──────── Material for the task ────────
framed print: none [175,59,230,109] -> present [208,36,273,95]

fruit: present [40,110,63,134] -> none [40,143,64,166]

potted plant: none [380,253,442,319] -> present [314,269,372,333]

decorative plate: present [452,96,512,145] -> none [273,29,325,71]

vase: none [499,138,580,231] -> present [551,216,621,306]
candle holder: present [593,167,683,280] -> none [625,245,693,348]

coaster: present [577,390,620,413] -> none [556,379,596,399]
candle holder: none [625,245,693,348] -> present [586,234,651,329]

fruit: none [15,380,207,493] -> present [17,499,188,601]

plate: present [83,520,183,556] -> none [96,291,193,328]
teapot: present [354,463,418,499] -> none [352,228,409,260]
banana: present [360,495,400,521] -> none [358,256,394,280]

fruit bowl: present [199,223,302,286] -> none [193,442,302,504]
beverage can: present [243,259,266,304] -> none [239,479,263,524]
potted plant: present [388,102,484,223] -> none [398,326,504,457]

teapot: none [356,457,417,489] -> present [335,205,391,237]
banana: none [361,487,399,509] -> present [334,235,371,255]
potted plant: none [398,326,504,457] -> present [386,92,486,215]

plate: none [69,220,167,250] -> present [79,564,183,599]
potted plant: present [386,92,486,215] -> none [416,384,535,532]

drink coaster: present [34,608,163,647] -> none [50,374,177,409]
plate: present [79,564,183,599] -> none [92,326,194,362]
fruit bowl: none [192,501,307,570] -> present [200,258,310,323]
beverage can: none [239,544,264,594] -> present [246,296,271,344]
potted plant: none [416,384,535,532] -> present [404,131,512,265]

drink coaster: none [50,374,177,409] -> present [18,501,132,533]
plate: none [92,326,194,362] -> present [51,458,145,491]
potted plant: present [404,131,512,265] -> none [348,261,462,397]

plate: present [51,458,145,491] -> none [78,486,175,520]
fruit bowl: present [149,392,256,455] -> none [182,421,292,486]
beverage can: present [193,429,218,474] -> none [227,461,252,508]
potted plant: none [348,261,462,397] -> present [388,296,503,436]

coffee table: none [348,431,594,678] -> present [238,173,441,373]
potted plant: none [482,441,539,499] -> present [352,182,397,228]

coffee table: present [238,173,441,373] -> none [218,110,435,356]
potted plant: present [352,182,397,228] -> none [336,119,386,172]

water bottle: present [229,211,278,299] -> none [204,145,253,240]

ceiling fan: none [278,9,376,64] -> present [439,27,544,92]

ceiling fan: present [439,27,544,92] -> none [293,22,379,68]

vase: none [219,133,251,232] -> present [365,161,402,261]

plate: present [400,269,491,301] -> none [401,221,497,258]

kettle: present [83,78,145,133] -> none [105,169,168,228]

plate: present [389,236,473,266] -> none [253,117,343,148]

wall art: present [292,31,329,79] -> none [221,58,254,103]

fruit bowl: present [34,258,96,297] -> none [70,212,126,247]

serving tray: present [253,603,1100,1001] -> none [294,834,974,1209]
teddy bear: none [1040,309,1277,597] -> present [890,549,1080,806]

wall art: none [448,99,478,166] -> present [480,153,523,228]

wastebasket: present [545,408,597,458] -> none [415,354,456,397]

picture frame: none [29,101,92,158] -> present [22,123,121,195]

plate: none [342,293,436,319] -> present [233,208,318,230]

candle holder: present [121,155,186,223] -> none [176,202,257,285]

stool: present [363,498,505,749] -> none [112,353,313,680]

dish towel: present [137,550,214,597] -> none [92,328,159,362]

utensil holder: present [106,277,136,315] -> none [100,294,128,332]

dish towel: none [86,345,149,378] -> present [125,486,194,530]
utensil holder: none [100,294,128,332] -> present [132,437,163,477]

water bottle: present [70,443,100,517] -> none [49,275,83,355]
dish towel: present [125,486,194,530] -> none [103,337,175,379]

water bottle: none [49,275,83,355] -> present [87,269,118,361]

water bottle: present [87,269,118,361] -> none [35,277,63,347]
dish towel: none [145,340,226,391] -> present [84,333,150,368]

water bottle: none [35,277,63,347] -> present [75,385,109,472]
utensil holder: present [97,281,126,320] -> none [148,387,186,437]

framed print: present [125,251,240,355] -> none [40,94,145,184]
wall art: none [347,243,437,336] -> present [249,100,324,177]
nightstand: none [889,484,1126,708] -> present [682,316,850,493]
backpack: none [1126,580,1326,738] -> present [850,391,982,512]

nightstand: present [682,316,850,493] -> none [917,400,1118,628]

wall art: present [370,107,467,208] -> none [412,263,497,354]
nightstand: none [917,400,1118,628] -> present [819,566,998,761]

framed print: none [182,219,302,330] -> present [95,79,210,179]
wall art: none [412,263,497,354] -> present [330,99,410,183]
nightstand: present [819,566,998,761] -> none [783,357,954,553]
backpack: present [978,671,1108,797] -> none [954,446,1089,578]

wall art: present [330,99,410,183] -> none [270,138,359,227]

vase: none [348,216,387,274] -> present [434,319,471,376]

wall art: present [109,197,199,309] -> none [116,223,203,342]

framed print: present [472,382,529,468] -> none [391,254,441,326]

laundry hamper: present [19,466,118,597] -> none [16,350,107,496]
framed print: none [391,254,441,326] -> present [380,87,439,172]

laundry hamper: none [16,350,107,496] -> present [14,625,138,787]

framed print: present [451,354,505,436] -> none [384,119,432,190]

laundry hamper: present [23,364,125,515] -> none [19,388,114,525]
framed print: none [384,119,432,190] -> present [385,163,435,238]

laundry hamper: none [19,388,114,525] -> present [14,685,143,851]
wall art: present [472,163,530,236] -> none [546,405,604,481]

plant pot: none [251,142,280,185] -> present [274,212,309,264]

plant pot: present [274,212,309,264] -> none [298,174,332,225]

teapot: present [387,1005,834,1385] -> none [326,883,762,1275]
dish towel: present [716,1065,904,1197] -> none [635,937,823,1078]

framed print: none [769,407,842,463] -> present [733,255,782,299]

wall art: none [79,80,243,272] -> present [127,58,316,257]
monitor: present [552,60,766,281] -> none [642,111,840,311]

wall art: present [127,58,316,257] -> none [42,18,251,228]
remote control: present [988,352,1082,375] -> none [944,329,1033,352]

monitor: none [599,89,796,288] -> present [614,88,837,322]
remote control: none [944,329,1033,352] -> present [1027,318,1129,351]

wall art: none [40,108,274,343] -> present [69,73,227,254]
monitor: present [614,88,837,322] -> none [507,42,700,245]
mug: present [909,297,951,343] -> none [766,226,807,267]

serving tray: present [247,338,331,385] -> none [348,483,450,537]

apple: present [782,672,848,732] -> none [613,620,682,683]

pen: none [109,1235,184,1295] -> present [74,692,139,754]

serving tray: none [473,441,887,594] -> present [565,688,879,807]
────────
Problem description: Search the entries for the word "nightstand", then copy every line in which it is found.

Answer to the exercise:
nightstand: none [889,484,1126,708] -> present [682,316,850,493]
nightstand: present [682,316,850,493] -> none [917,400,1118,628]
nightstand: none [917,400,1118,628] -> present [819,566,998,761]
nightstand: present [819,566,998,761] -> none [783,357,954,553]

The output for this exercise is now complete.